Tuesday, October 7, 2008

Fuji Speedway: It's been 'Tilked', but it's worthy

Fuji Speedway has played host to Formula One in 1976 and 1977. It did not return to the Formula One calendar until 2007 after it replaced the awesome Suzuka circuit as the home of the Japanese Grand Prix. Although the current GP circuit layout is bland in comparison to its super fast and dangerous younger days, the track is still a worthy challenge to Formula One drivers and sits in the picturesque foothills of Mount Fuji.

Just as the Suzuka circuit, if you have played the video game Pole Position, you know the old Fuji circuit very well as it is the first circuit to be featured in a video game. The circuit has been owed by Toyota since 2000, but interestingly it started life in 1963 as Japan NASCAR Corporation. The circuit was originally intended to be a 2.5 mile high-banked superspeedway in the mold of Daytona and Monza but there was not enough money to complete the project and only one of the dramatic high banks was ever built. Similarly to Monza, the remains of the banking is still visible. In 1965 under new management the Fuji circuit was converted to a road course and began to hold races. Fuji proved to be somewhat dangerous with the banked turn regularly resulting in major accidents. A new section of track was built that bypassed the high banking which provided improved safety; although the circuit was still very fast.

The 2 Formula One races staged at Fuji prior to 2007 proved to be dramatic and tragic. In 1976, James Hunt beat Niki Lauda to the title after Lauda withdrew due to dangerous rainy conditions and in 1977 2 spectators were killed during the race when Gilles Villeneuve crashed. Formula One returned to this scenic venue for the 2007 Japanese Grand Prix and it continues to pose many a technical challenge although its speeds are no longer what they could be on the old circuit.

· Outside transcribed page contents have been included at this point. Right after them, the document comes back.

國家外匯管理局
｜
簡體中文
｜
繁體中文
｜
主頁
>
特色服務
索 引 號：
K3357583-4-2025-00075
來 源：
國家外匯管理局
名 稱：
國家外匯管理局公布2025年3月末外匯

In a phrase, it has been "Tilked". In other words, the circuit was reconfigured by German architect Hermann Tilke whose general style of circuit re-design has drawn many criticisms ranging from neutering great tracks like Hockenheim to designing glorified karting circuits like Bahrain. There are plenty of people that would consider the current Fuji layout to be one of those instances of a circuit being neutered, especially in light of some of Tilke's recent designs in Istanbul and Valencia.

In its current layout, Fuji is a mix of slow corners with the ever inviting super long main straight where cars will top out around 200mph. Although drivers will be full throttle for only 53% of the lap, it is be a test of reliability given the extremes that the engine will face in the rev range from the afore mentioned long straight to the complex of hairpins and chicanes.

Given the location of the track, weather is always a factor and should be on the teams' minds especially given the championship implications. This old circuit even with its modern face lift, will still provide quality racing.